Excerpted passage:

This story was originally published on RealMoney on June 29 at 3:03 p.m. EDT.

With the midyear point fast approaching, energy remains a powerful investment theme. Certainly, $60 oil and $7-plus natural gas haven't hurt, but even at prices a good 10%-15% below current commodity levels, there are still plenty of opportunities to make money in the energy patch.

That said, all investors know it isn't where prices have been that is important; it's where they are going. And many investors believe it will be harder to make money in the energy space in the second half of the year than it was in the first.

While selectivity may be more important, there will be plenty of opportunities to capture profits in the coming six months. Here's a quick look at three themes that should matter in the back half of 2005.

Stated goal 1: List every amount in the passage on energy investing that is written with a dollar sign or a percent sign.
The records that follow have no connection to the passage on energy investing.

[Extracted records]
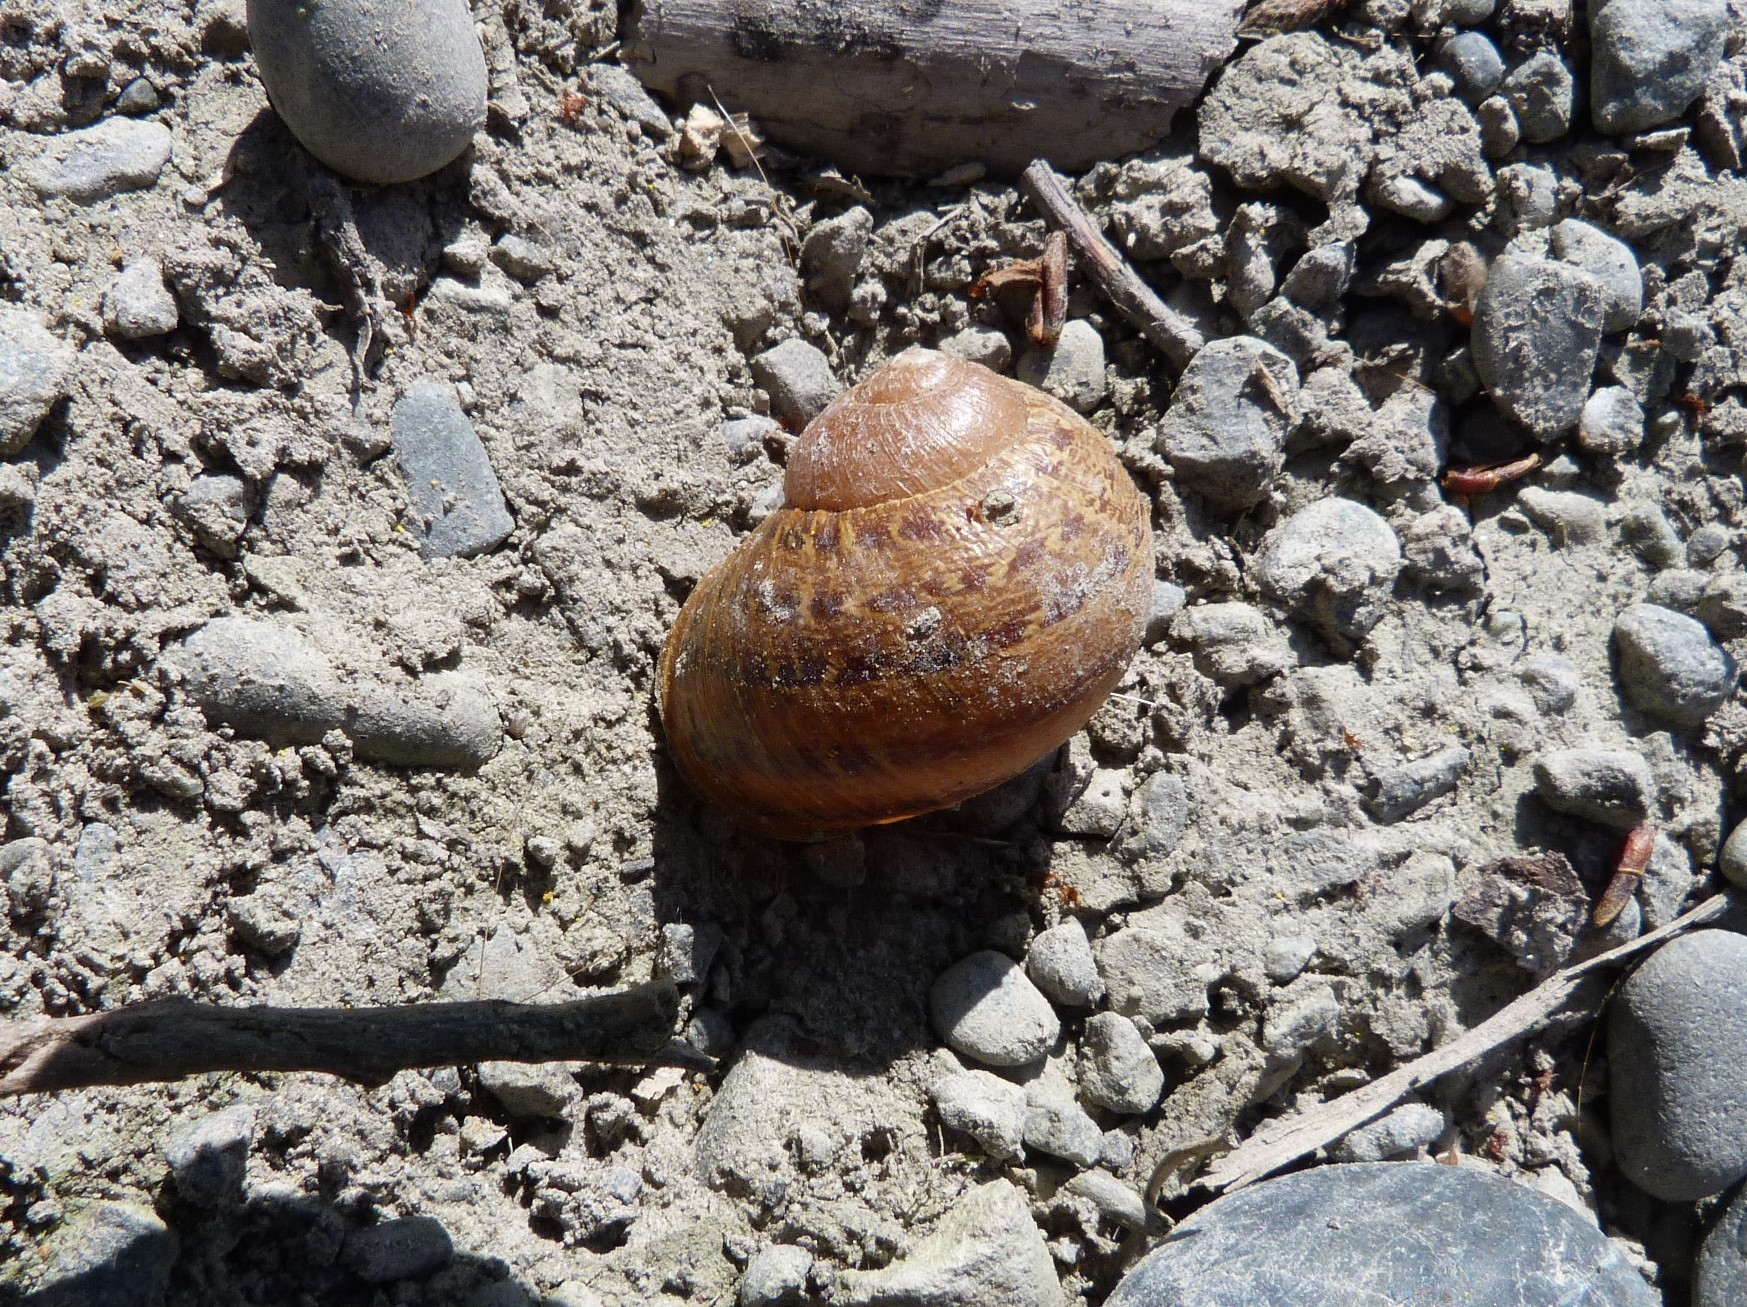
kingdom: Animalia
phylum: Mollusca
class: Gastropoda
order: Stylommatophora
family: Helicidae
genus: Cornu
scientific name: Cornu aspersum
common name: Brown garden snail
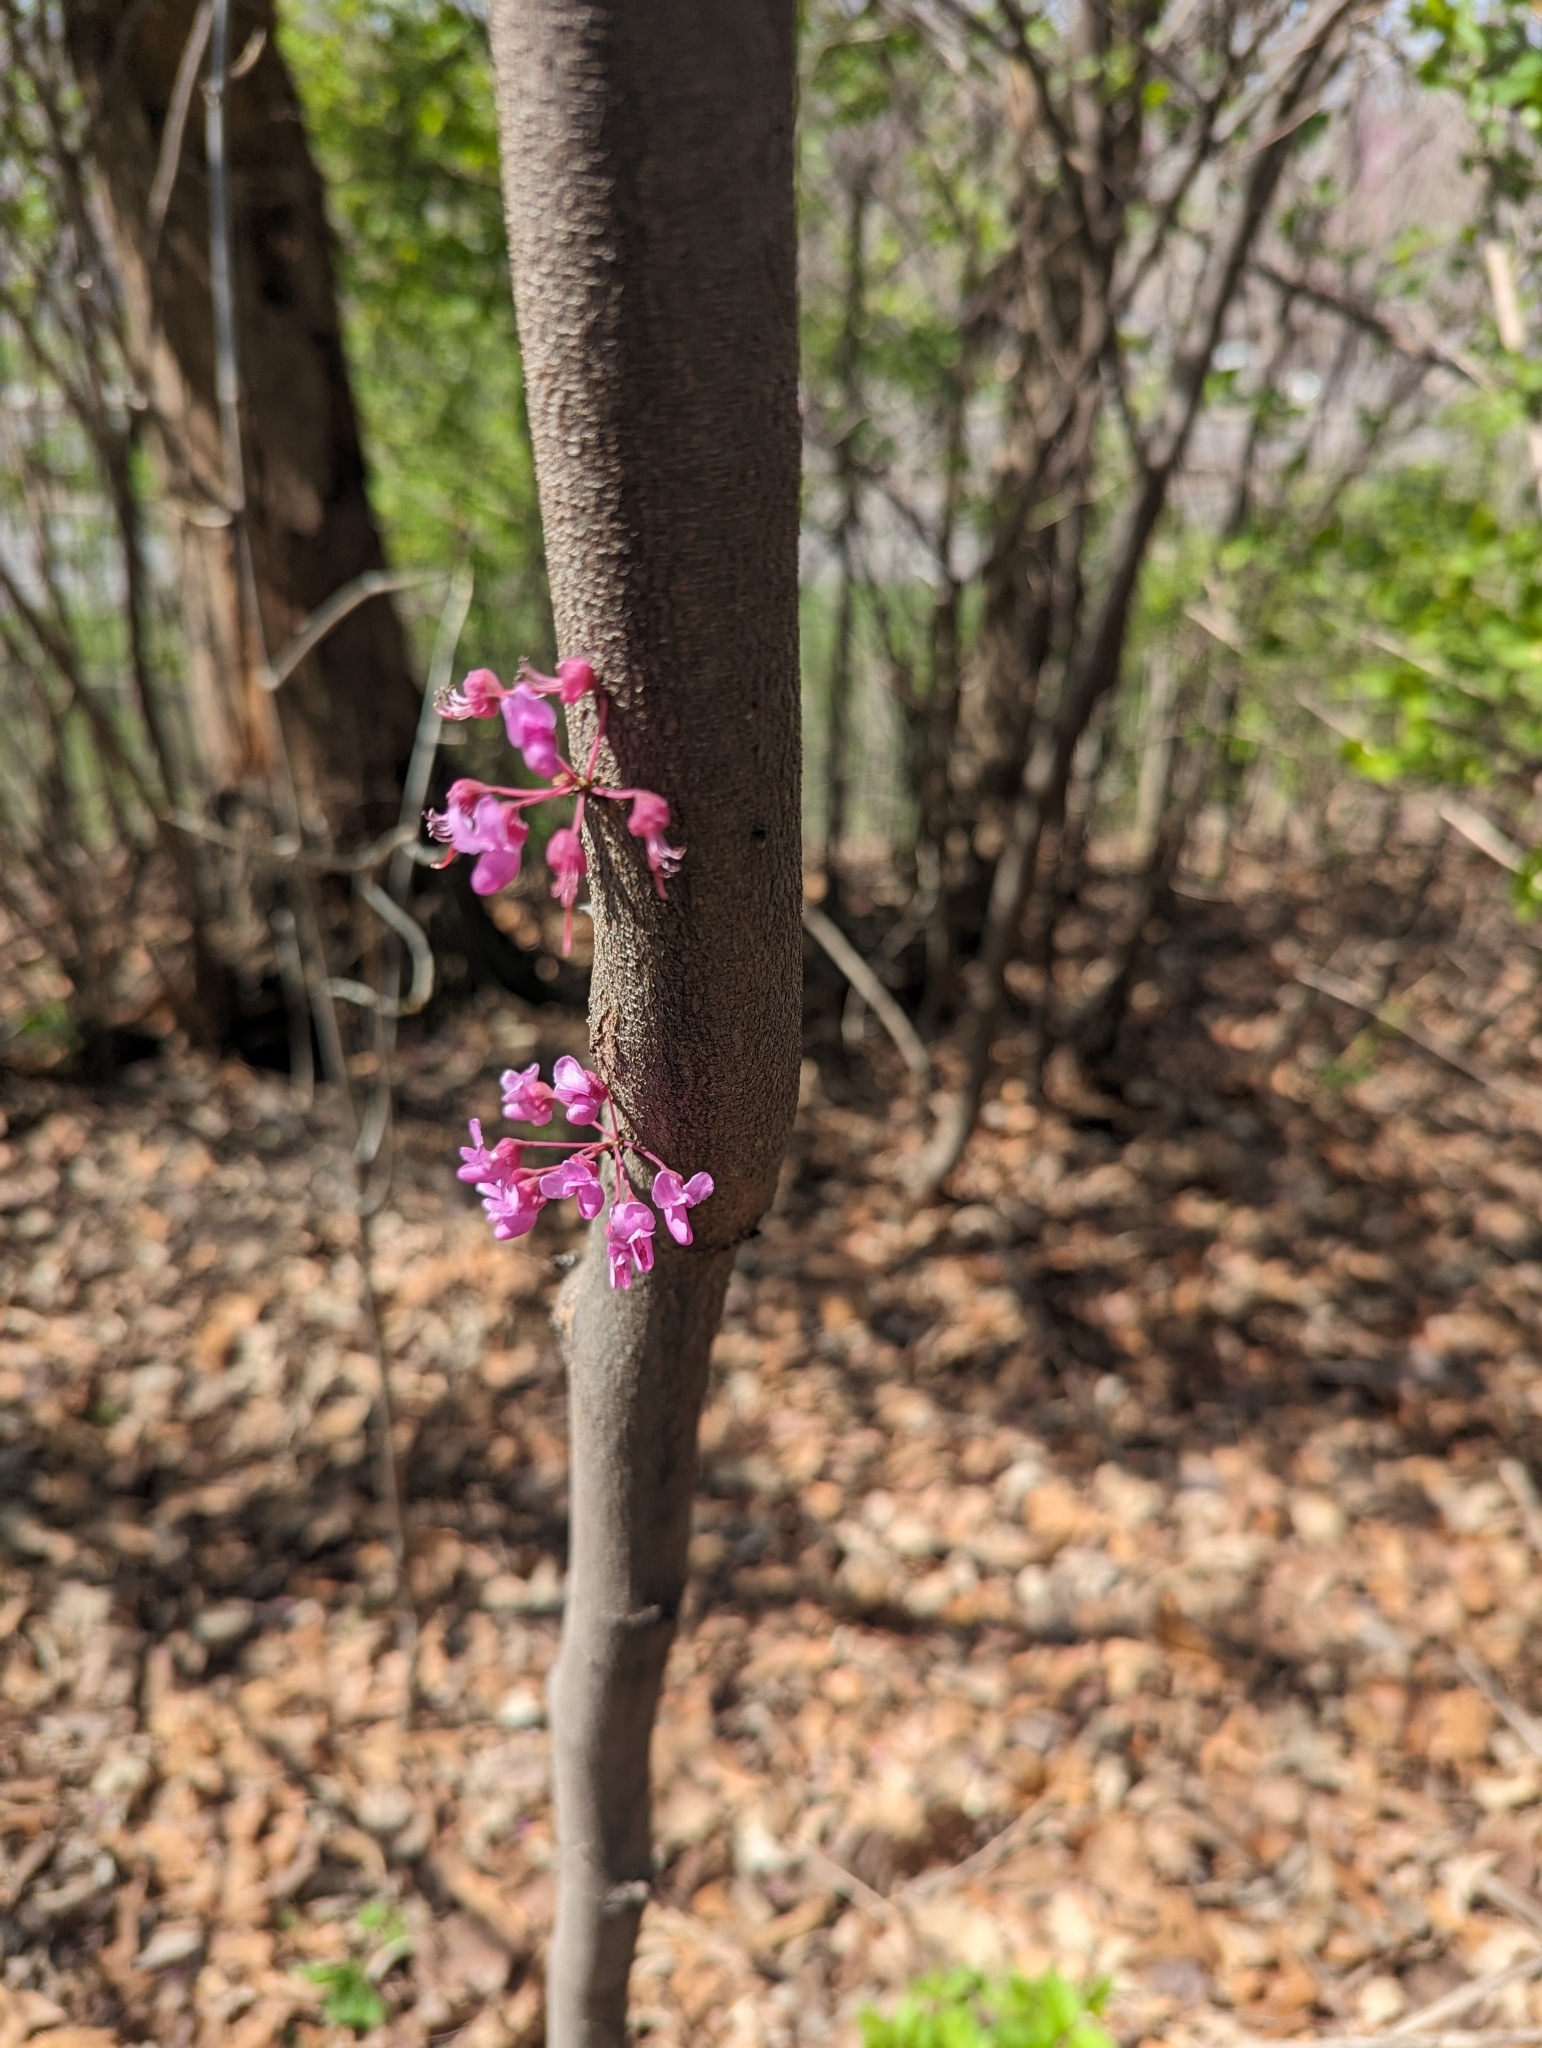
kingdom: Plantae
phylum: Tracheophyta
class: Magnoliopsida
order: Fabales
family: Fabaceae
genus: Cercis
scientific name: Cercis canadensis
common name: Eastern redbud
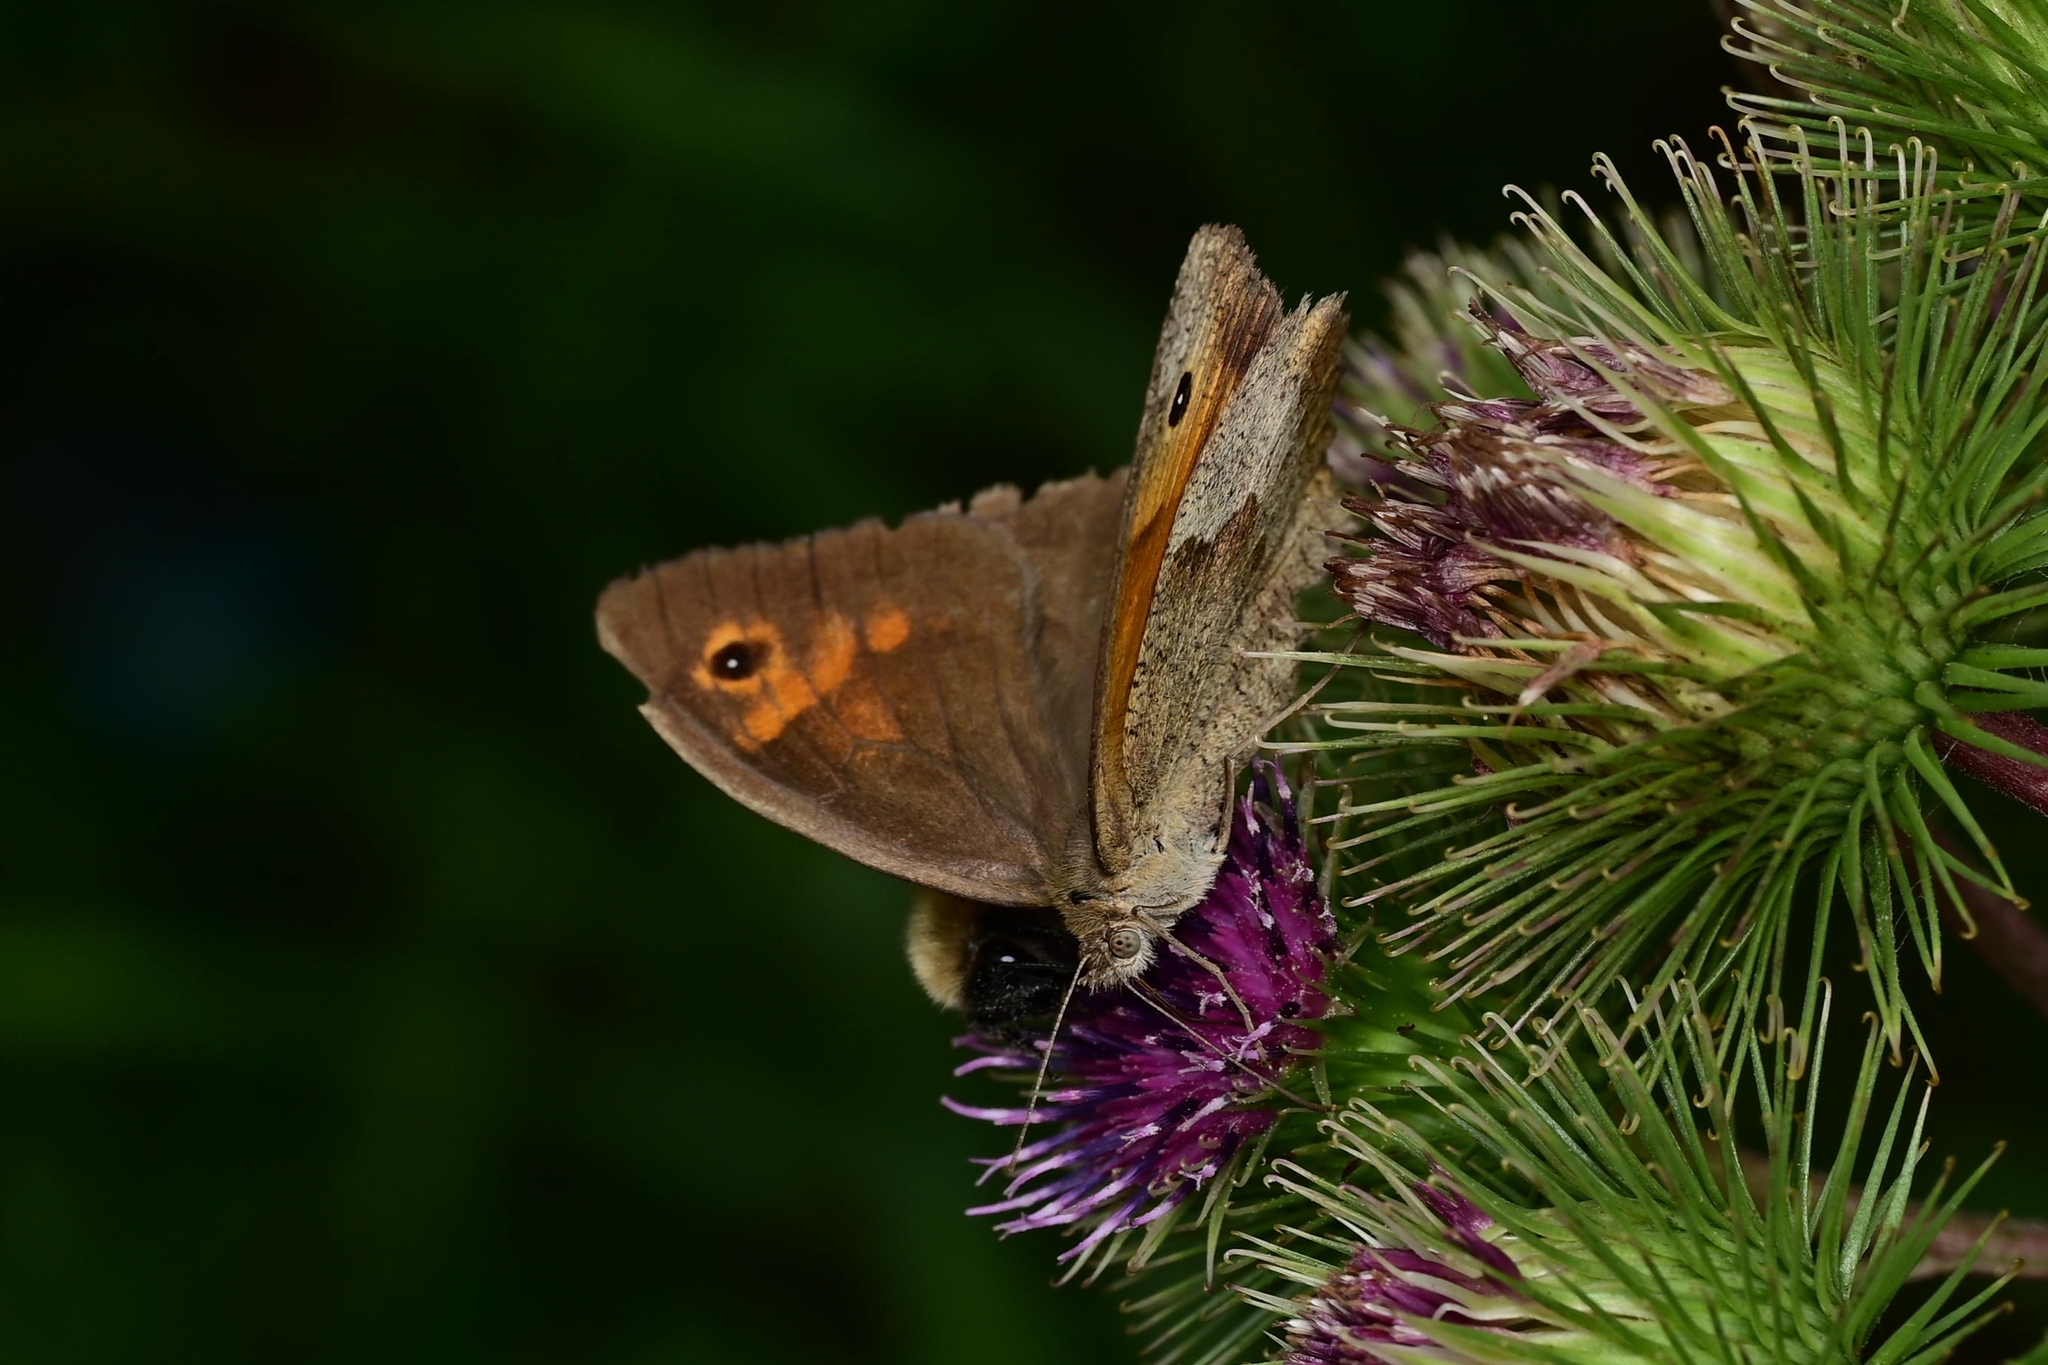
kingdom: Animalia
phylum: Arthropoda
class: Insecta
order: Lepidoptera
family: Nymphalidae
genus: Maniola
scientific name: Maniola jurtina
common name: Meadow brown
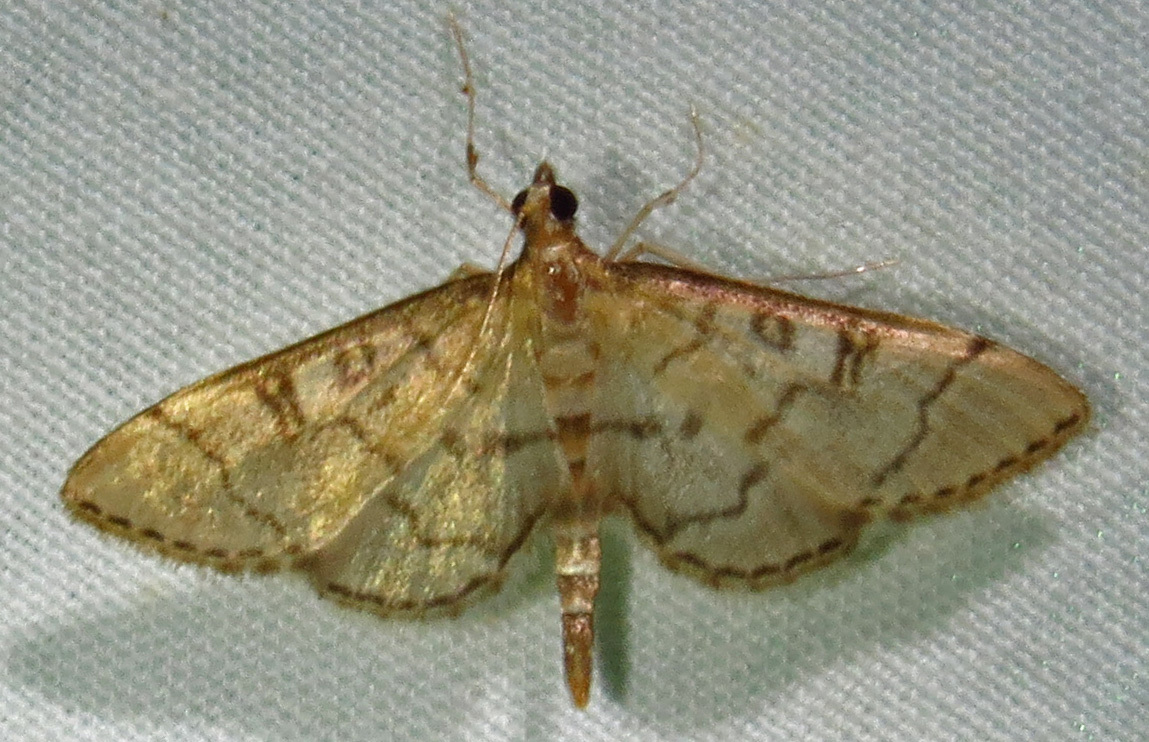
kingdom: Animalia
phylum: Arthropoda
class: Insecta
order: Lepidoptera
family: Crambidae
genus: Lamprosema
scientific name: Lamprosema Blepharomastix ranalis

Stated goal 2: List each line of the records that contains the word "scientific".

Complete response 1: $60, $7-plus, 10%-15%

Complete response 2:
scientific name: Cornu aspersum
scientific name: Cercis canadensis
scientific name: Maniola jurtina
scientific name: Lamprosema Blepharomastix ranalis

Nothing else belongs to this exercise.